Snowden says he won't release harmful US data
Updated: 2013-07-15 08:25
Edward Snowden possesses data that could prove far more "damaging" to the US government that he has chosen not to release, said a journalist who first broke the story.
Glenn Greenwald told Argentina's La Nacion newspaper that Snowden, the fugitive whistle-blower who is currently stranded in Moscow, had only sought to alert people that information they thought was private was being exploited by US intelligence agencies.
"Snowden has enough information to cause more damage to the US government in a minute alone than anyone else has ever had in the history of the United States," he told the paper in an interview published on Saturday.
"But that's not his goal," said Greenwald, who published a series of stories in Britain's Guardian newspaper based on top-secret documents about sweeping US surveillance programs that were leaked by Snowden.
His comments came as Russia waited on Sunday for a promised request for asylum from Snowden.
The US wants the former US National Security Agency contractor returned to face trial over the leaks.
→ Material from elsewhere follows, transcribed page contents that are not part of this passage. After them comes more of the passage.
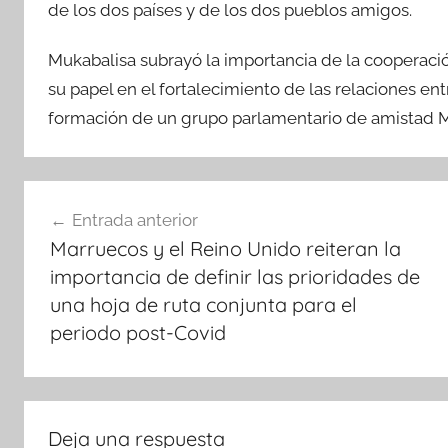
de los dos países y de los dos pueblos amigos.
Mukabalisa subrayó la importancia de la cooperación
su papel en el fortalecimiento de las relaciones en
formación de un grupo parlamentario de amistad 
Navegación
Entrada anterior
de
Marruecos y el Reino Unido reiteran la
entradas
importancia de definir las prioridades de
una hoja de ruta conjunta para el
periodo post-Covid
Deja una respuesta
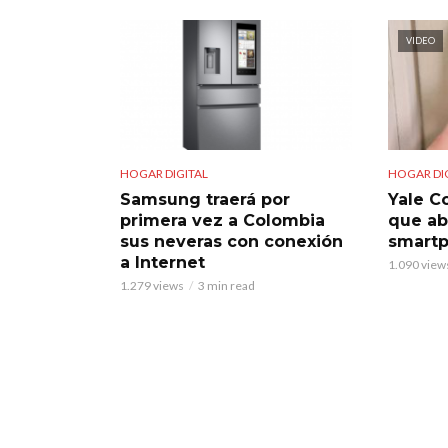
VIDEO
HOGAR DIGITAL
HOGAR DI
Samsung traerá por
Yale C
primera vez a Colombia
que ab
sus neveras con conexión
smart
a Internet
1.090 view
1.279 views
3 min read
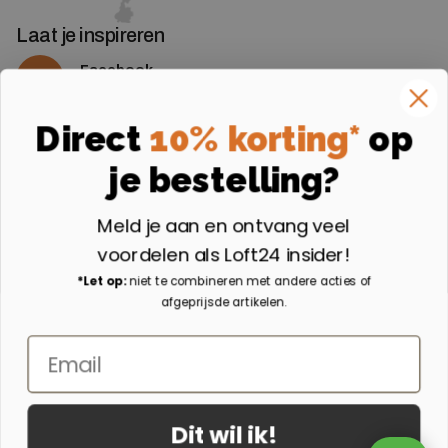
Laat je inspireren
Facebook
Volg ons op Facebook
Instagram
Direct
10% korting*
op
Volg ons op Instagram
je bestelling?
Aangesloten bij
Meld je aan en ontvang veel
voordelen als Loft24 insider!
*Let op:
niet te combineren met andere acties of
afgeprijsde artikelen.
Email
Dit wil ik!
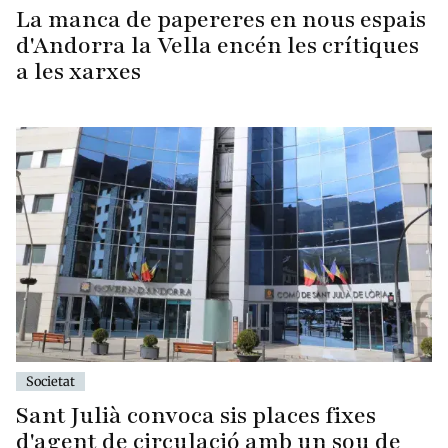
La manca de papereres en nous espais
d'Andorra la Vella encén les crítiques
a les xarxes
Societat
Sant Julià convoca sis places fixes
d'agent de circulació amb un sou de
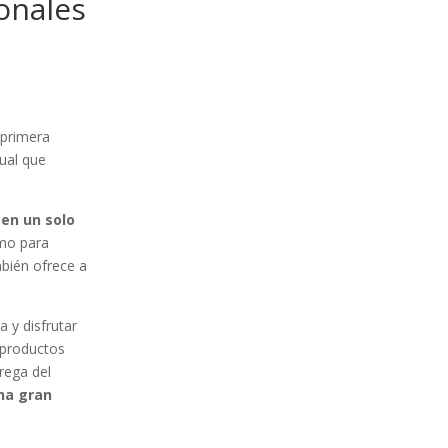
ionales
 primera
tual que
 en un solo
omo para
mbién ofrece a
a y disfrutar
 productos
trega del
na gran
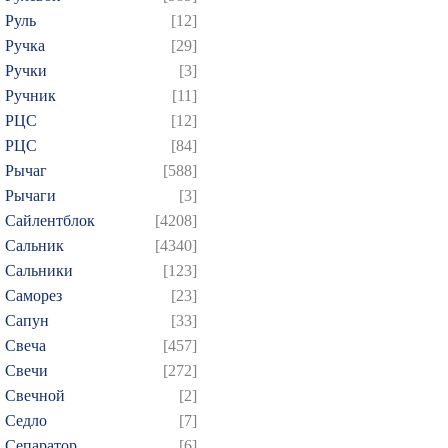
Руль
[12]
Ручка
[29]
Ручки
[3]
Ручник
[11]
РЦC
[12]
РЦС
[84]
Рычаг
[588]
Рычаги
[3]
Сайлентблок
[4208]
Сальник
[4340]
Сальники
[123]
Саморез
[23]
Сапун
[33]
Свеча
[457]
Свечи
[272]
Свечной
[2]
Седло
[7]
Сепаратор
[6]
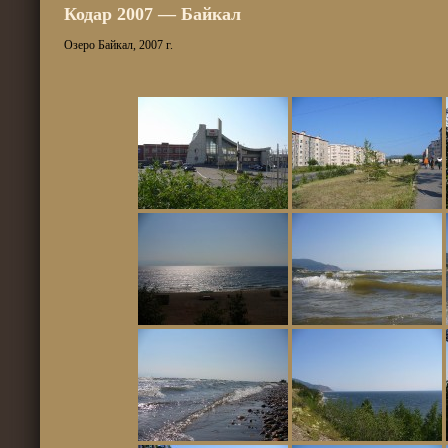
Кодар 2007 — Байкал
Озеро Байкал, 2007 г.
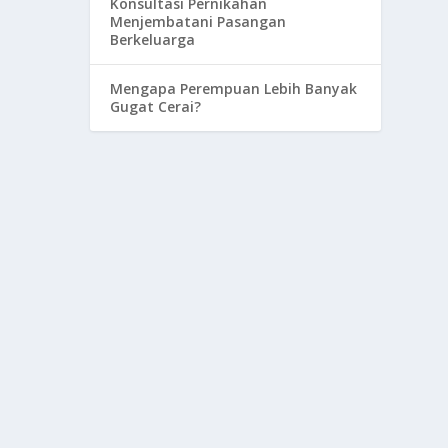
Konsultasi Pernikahan
Menjembatani Pasangan
Berkeluarga
Mengapa Perempuan Lebih Banyak
Gugat Cerai?
u,
n di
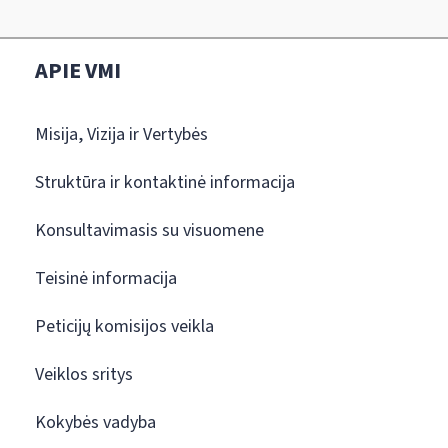
APIE VMI
Misija, Vizija ir Vertybės
Struktūra ir kontaktinė informacija
Konsultavimasis su visuomene
Teisinė informacija
Peticijų komisijos veikla
Veiklos sritys
Kokybės vadyba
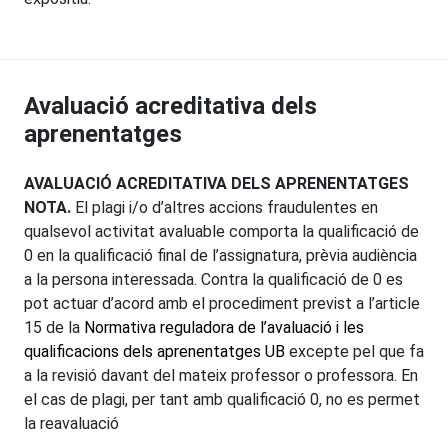
Avaluació acreditativa dels
aprenentatges
AVALUACIÓ ACREDITATIVA DELS APRENENTATGES
NOTA.
El plagi i/o d’altres accions fraudulentes en
qualsevol activitat avaluable comporta la qualificació de
0 en la qualificació final de l’assignatura, prèvia audiència
a la persona interessada. Contra la qualificació de 0 es
pot actuar d’acord amb el procediment previst a l’article
15 de la
Normativa reguladora de l’avaluació i les
qualificacions dels aprenentatges UB
excepte pel que fa
a la revisió davant del mateix professor o professora. En
el cas de plagi, per tant amb qualificació 0, no es permet
la reavaluació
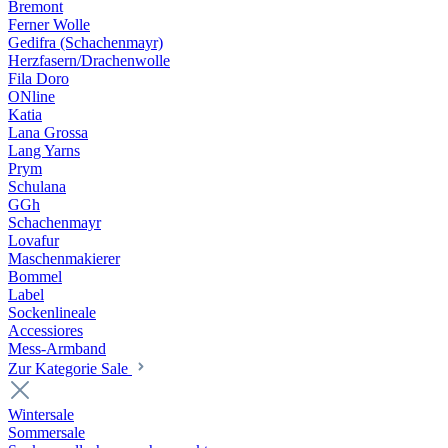
Bremont
Ferner Wolle
Gedifra (Schachenmayr)
Herzfasern/Drachenwolle
Fila Doro
ONline
Katia
Lana Grossa
Lang Yarns
Prym
Schulana
GGh
Schachenmayr
Lovafur
Maschenmakierer
Bommel
Label
Sockenlineale
Accessiores
Mess-Armband
Zur Kategorie Sale
Wintersale
Sommersale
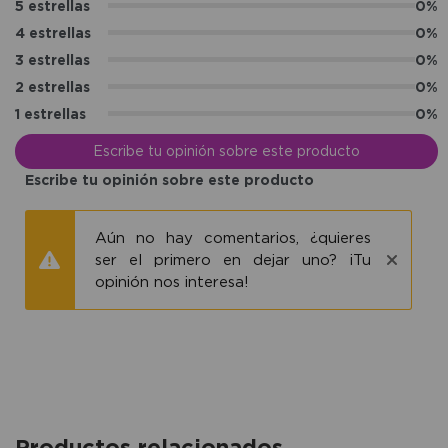
5 estrellas
0%
4 estrellas
0%
3 estrellas
0%
2 estrellas
0%
1 estrellas
0%
Escribe tu opinión sobre este producto
Escribe tu opinión sobre este producto
Aún no hay comentarios, ¿quieres
ser el primero en dejar uno? ¡Tu
opinión nos interesa!
Productos relacionados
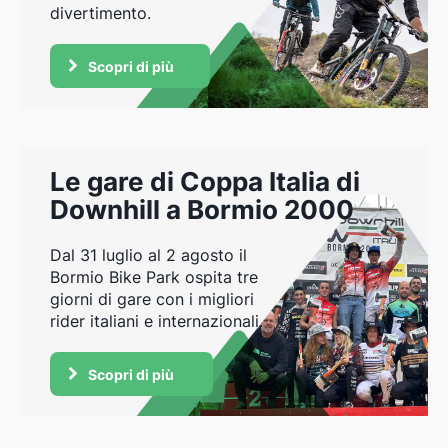
divertimento.
Scopri di più
Le gare di Coppa Italia di
Downhill a Bormio 2000
Dal 31 luglio al 2 agosto il
Bormio Bike Park ospita tre
giorni di gare con i migliori
rider italiani e internazionali.
Scopri di più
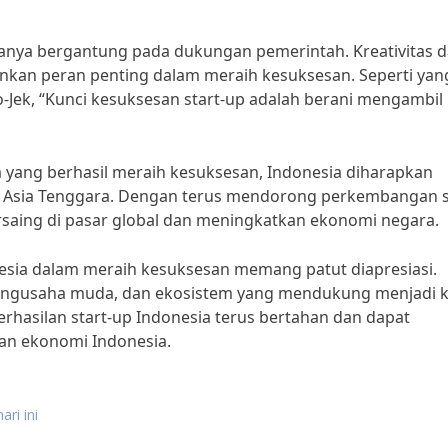
hanya bergantung pada dukungan pemerintah. Kreativitas 
kan peran penting dalam meraih kesuksesan. Seperti yan
Jek, “Kunci kesuksesan start-up adalah berani mengambil 
 yang berhasil meraih kesuksesan, Indonesia diharapkan
i Asia Tenggara. Dengan terus mendorong perkembangan s
ersaing di pasar global dan meningkatkan ekonomi negara.
nesia dalam meraih kesuksesan memang patut diapresiasi.
 pengusaha muda, dan ekosistem yang mendukung menjadi k
hasilan start-up Indonesia terus bertahan dan dapat
an ekonomi Indonesia.
ari ini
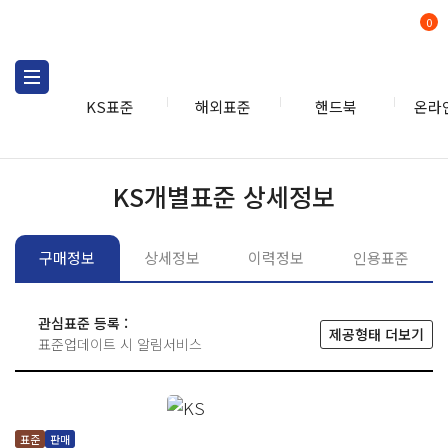
0
KS표준
해외표준
핸드북
온라
KS표준
KS표준검색
개별
KS개별표준 상세정보
구매정보
상세정보
이력정보
인용표준
관심표준 등록 :
제공형태 더보기
표준업데이트 시 알림서비스
표준
판매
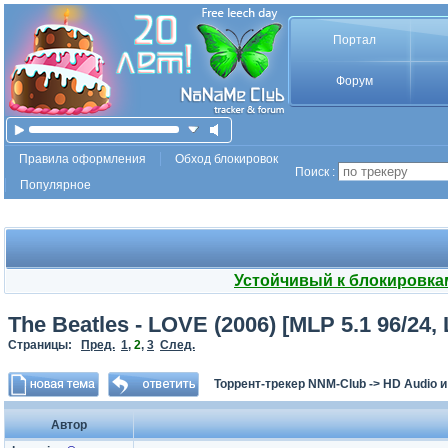
Портал
Форум
Правила оформления
Обход блокировок
Поиск :
Популярное
Устойчивый к блокировка
The Beatles - LOVE (2006) [MLP 5.1 96/24
Страницы:
Пред.
1
,
2
,
3
След.
Торрент-трекер NNM-Club
->
HD Audio 
Автор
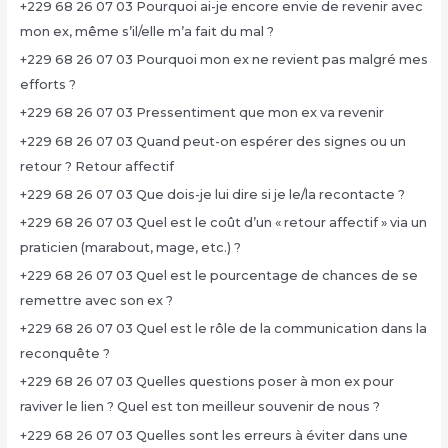
+229 68 26 07 03 Pourquoi ai-je encore envie de revenir avec
mon ex, même s’il/elle m’a fait du mal ?
+229 68 26 07 03 Pourquoi mon ex ne revient pas malgré mes
efforts ?
+229 68 26 07 03 Pressentiment que mon ex va revenir
+229 68 26 07 03 Quand peut-on espérer des signes ou un
retour ? Retour affectif
+229 68 26 07 03 Que dois-je lui dire si je le/la recontacte ?
+229 68 26 07 03 Quel est le coût d’un « retour affectif » via un
praticien (marabout, mage, etc.) ?
+229 68 26 07 03 Quel est le pourcentage de chances de se
remettre avec son ex ?
+229 68 26 07 03 Quel est le rôle de la communication dans la
reconquête ?
+229 68 26 07 03 Quelles questions poser à mon ex pour
raviver le lien ? Quel est ton meilleur souvenir de nous ?
+229 68 26 07 03 Quelles sont les erreurs à éviter dans une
Moscow has so far rejected that demand.
Snowden, 30, has been stranded in the transit zone of Moscow's Sheremetyevo International Airport, after the US withdrew his passport on his arrival from Hong Kong three weeks ago.
Snowden on Friday dramatically summoned Russian activists to his temporary base, to say he wanted to claim asylum in Russia until he could safely travel to Latin America for a permanent sanctuary.
He withdrew an initial request earlier this month after Russian President Vladimir Putin said he would have to stop releasing information embarrassing to Washington if he wanted to stay.
Human Rights Watch accused Washington of trying to block Snowden's attempts to claim asylum and said that was in violation of his rights under international law.
Representatives from both organizations attended Snowden's presentation.